Written in 1972 by St. Abba Justin Popovich, edited by Bishop Athanasius Yevtich, translated from Serbian by Aleksandra Stojanovich, and proofread by Fr Miroljub Ruzich

Abba Justin’s manuscript legacy (on which Bishop Athanasius have been working for a couple of years preparing an edition of The Complete Works ), also includes a parcel of sheets/small sheets of paper (in the 1/4 A4 size) with the notes on Ecumenism (written in pencil and dating from the period when he was working on his book “The Orthodox Church and Ecumenism”; there are also references to the writings of St. Bishop Nikolai [Velimirovich], short excerpts copied from his Sermons, some of which were quoted in the book).

The editor presents the Notes authentically, as he has found them in the manuscripts (his words inserted in the text, as clarification, are put between the slashes /…/; all the footnotes are ours).—In the appendix are present the facsimiles of the majority of Abba’s Notes which were supposed to be included in his book On Ecumenism (written in haste then, but now significantly supplemented with these Notes.

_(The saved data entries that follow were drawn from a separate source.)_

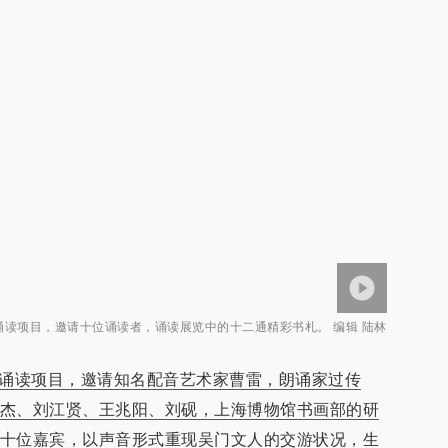
诵读项目，邀请十位诵读者，诵读展览中的十二通精彩书札。 编辑 陆林
札诵读项目，邀请知名配音艺术家曹雷，朗诵家过传
杰、刘江贤、王兆阳、刘砚，上海博物馆书画部的研
十位嘉宾，以声音形式重现吴门文人的交游状况，生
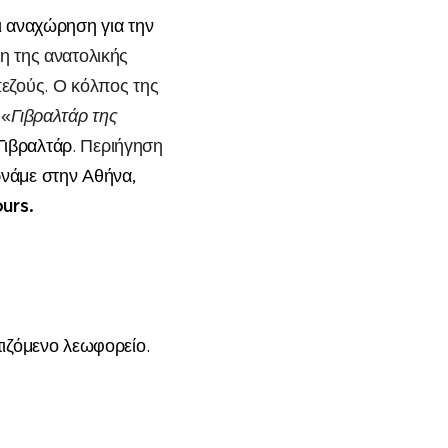
ι αναχώρηση
για την
λη της ανατολικής
 πεζούς. Ο κόλπος της
 «
Γιβραλτάρ της
Γιβραλτάρ
.
Περιήγηση
ρνάμε στην Αθήνα,
urs
.
τιζόμενο λεωφορείο.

The Notes make evident the full extent of Justin’s profundity as a theologian and ecclesiologist of the authentic Orthodoxy).—The real Justin is present in these Notes: by his original language, style, literature, polemics, philosophy, theology, and above all by his confession of the God-man Christ and His Church. He confesses his faith, tradition, experience and his perspective on man, on the world and on Europe—invariably in the Church and from the Church, in the God-man Christ and from Him, just as he did in all of his writings and in his entire life and theologizing.